>>>>

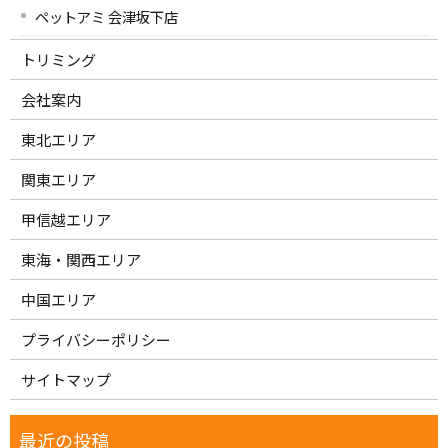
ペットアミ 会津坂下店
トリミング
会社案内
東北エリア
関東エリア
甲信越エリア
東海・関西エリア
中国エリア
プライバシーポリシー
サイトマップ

<<<<

Exercise requirements: Strip out the pictures and reproduce the remaining material above exactly.

Response:
ペットアミ 会津坂下店
トリミング
会社案内
東北エリア
関東エリア
甲信越エリア
東海・関西エリア
中国エリア
プライバシーポリシー
サイトマップ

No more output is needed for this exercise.